*EXERCISE TASKS*.
• 1. In the passage on Source RM, what limit does Regulation F place on collector calls?
• 2. Extend the passage on dealing with Source RM beyond its final sentence.

*READING PASSAGE*.

Your rights when dealing with Source RM
The FDCPA sets hard limits on collector behavior: no harassment or abuse under Section 806, no more than 7 calls in 7 days per debt under Regulation F, and a right to validation before you engage at all. If calls cross the line, document dates and times.
The FCRA guarantees your right to an accurate credit report and a real investigation when you dispute. And before paying anything on an old phone bill, check the statute of limitations in your state. Suing on expired debt is restricted, but in some states a single payment can revive the clock on an old account.
Save everything as you go: letters, envelopes, and call logs. Certified mail with a return receipt turns the FDCPA and FCRA deadlines into dates you can prove in a complaint or, if it ever comes to it, in court.
Frequently asked questions
Why is Source Receivables Management on my credit report?
A wireless or telecom carrier most likely sent an unpaid account in your name to Source RM for collection. Final bills, early termination fees, and leftover device installments are the usual suspects. Verify the balance before doing anything else, since these charges are disputed constantly.
Should I pay Source RM?
Only after validation. Attempts to collect debt not owed drew 1,130 CFPB complaints against this company in three years, so make it prove the account is yours and the amount is right. If the debt is accurate, paying helps under FICO 9, FICO 10, and VantageScore 3.0 and 4.0, which ignore paid collections.
How do I dispute a wireless bill Source RM says I owe?
Send Source RM a validation letter, ideally within 30 days of its first contact, then dispute the tradeline with each credit bureau under FCRA Section 611. Ask for an itemized breakdown showing the final bill or fee. If the carrier's paperwork cannot support the charge, the entry must come off.

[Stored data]
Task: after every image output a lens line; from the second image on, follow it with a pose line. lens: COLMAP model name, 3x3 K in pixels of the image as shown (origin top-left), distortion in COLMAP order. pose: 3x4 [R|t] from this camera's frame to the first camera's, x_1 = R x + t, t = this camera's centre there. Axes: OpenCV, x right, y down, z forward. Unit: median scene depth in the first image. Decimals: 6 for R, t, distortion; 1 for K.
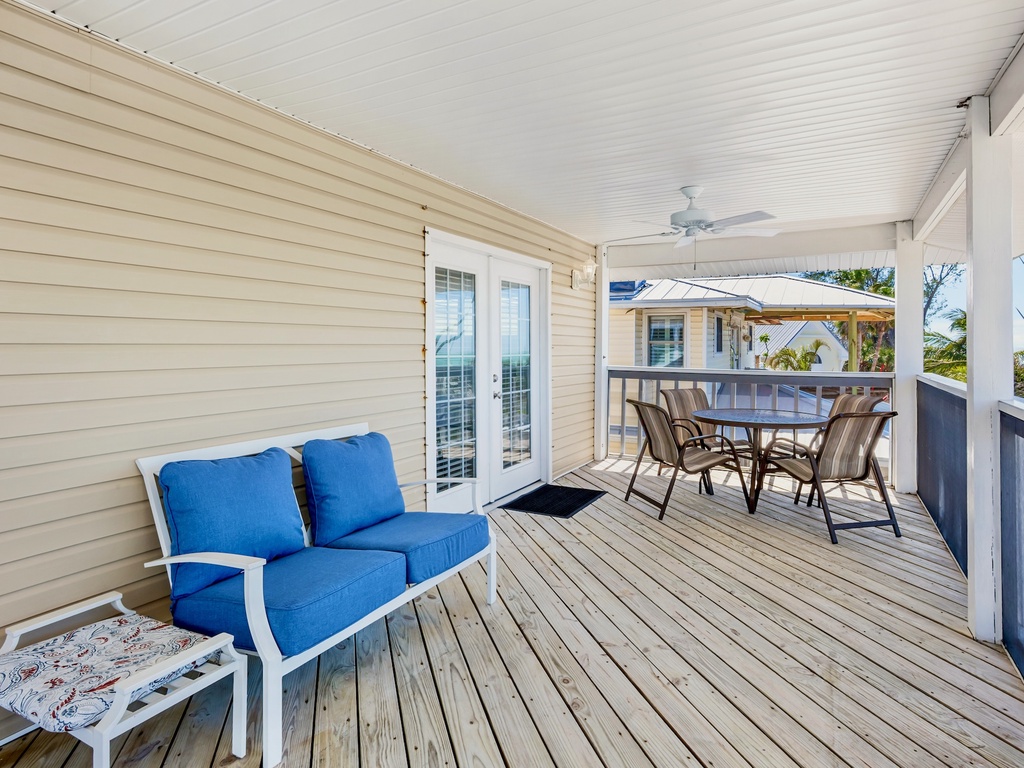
lens RADIAL K [[580.9, 0, 510.6], [0, 580.9, 342.1], [0, 0, 1]] dist [0.002848, 0.002168]
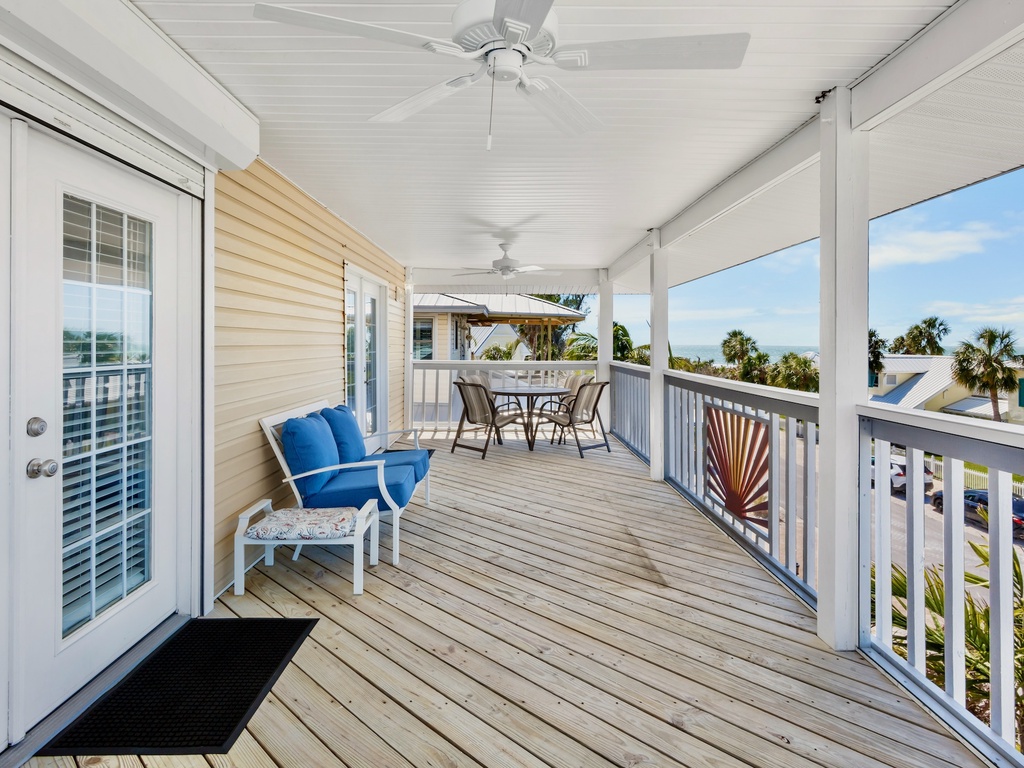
lens RADIAL K [[580.9, 0, 510.6], [0, 580.9, 342.1], [0, 0, 1]] dist [0.002848, 0.002168]
pose [[0.869413, -0.000224, 0.494087, -0.356221], [-0.001611, 0.999993, 0.003287, -0.004848], [-0.494084, -0.003653, 0.869406, -0.294783]]
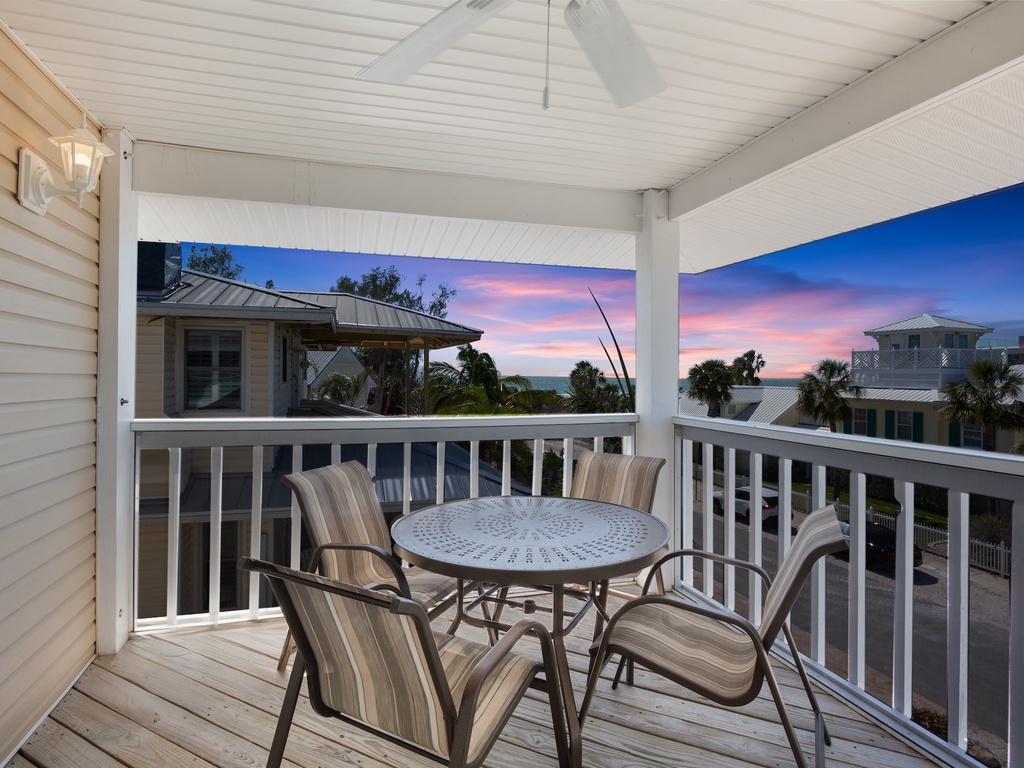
lens RADIAL K [[559.6, 0, 496.7], [0, 559.6, 375.0], [0, 0, 1]] dist [-0.002417, 0.000489]
pose [[0.711200, -0.000189, 0.702990, 0.085587], [-0.006144, 0.999960, 0.006485, 0.003661], [-0.702963, -0.008932, 0.711170, 0.652886]]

*EXPECTED OUTPUTS*.
• 1. No more than 7 calls in 7 days per debt.

• 2.
Can Source Receivables Management sue me?
Collection agencies can pursue lawsuits, though small telecom balances more often stay in the letters-and-credit-reporting stage. Your state's statute of limitations controls how long legal action remains available. If you are served with a lawsuit, always respond before the deadline.
How long can Source RM report a collection?
Seven years from the date of first delinquency on the original account, under FCRA Section 605. That clock does not reset when the account changes hands or when you pay. Inaccurate or unverifiable entries can be removed earlier through disputes.
CreditRefresh is not a law firm and this page is not legal advice. Company information comes from public records and the CFPB Consumer Complaint Database and may change. Complaint counts reflect consumer submissions, not verified wrongdoing. Accurate negative information generally cannot be removed from a credit report; you have the right to dispute information that is inaccurate, incomplete, or unverifiable.